% Generated by roxygen2: do not edit by hand
% Please edit documentation in R/linear_SDA.R
\name{do.sda}
\alias{do.sda}
\title{Semi-Supervised Discriminant Analysis}
\usage{
do.sda(X, label, ndim = 2, type = c("proportion", 0.1), alpha = 1,
  beta = 1)
}
\arguments{
\item{X}{an \eqn{(n\times p)} matrix or data frame whose rows are observations
and columns represent independent variables.}

\item{label}{a length-\eqn{n} vector of data class labels.}

\item{ndim}{an integer-valued target dimension.}

\item{type}{a vector of neighborhood graph construction. Following types are supported;
\code{c("knn",k)}, \code{c("enn",radius)}, and \code{c("proportion",ratio)}.
Default is \code{c("proportion",0.1)}, connecting about 1/10 of nearest data points
among all data points. See also \code{\link{aux.graphnbd}} for more details.}

\item{alpha}{balancing parameter between model complexity and empirical loss.}

\item{beta}{Tikhonov regularization parameter.}
}
\value{
a named list containing
\describe{
\item{Y}{an \eqn{(n\times ndim)} matrix whose rows are embedded observations.}
\item{trfinfo}{a list containing information for out-of-sample prediction.}
\item{projection}{a \eqn{(p\times ndim)} whose columns are basis for projection.}
}
}
\description{
Semi-Supervised Discriminant Analysis (SDA) is a linear dimension reduction method
when label is partially missing, i.e., semi-supervised. The labeled data
points are used to maximize the separability between classes while
the unlabeled ones to estimate the intrinsic structure of the data.
Regularization in case of rank-deficient case is also supported via an \eqn{\ell_2}
scheme via \code{beta}.
}
\examples{
## generate data of 3 types with clear difference
dt1  = aux.gensamples(n=33)-100
dt2  = aux.gensamples(n=33)
dt3  = aux.gensamples(n=33)+100

## merge the data and create a label correspondingly
X      = rbind(dt1,dt2,dt3)
label  = c(rep(1,33), rep(2,33), rep(3,33))

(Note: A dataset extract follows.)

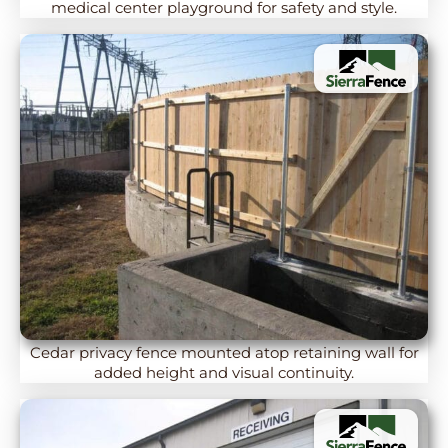
medical center playground for safety and style.
Cedar privacy fence mounted atop retaining wall for
added height and visual continuity.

## copy a label and let 20\% of elements be missing
nlabel = length(label)
nmissing = round(nlabel*0.20)
label_missing = label
label_missing[sample(1:nlabel, nmissing)]=NA

## compare true case with missing-label case
out1 = do.sda(X, label)
out2 = do.sda(X, label_missing)

## visualize
par(mfrow=c(1,2))
plot(out1$Y[,1], out1$Y[,2], main="true projection")
plot(out2$Y[,1], out2$Y[,2], main="20\% missing labels")

}
\references{
\insertRef{cai_semi-supervised_2007}{Rdimtools}
}
\author{
Kisung You
}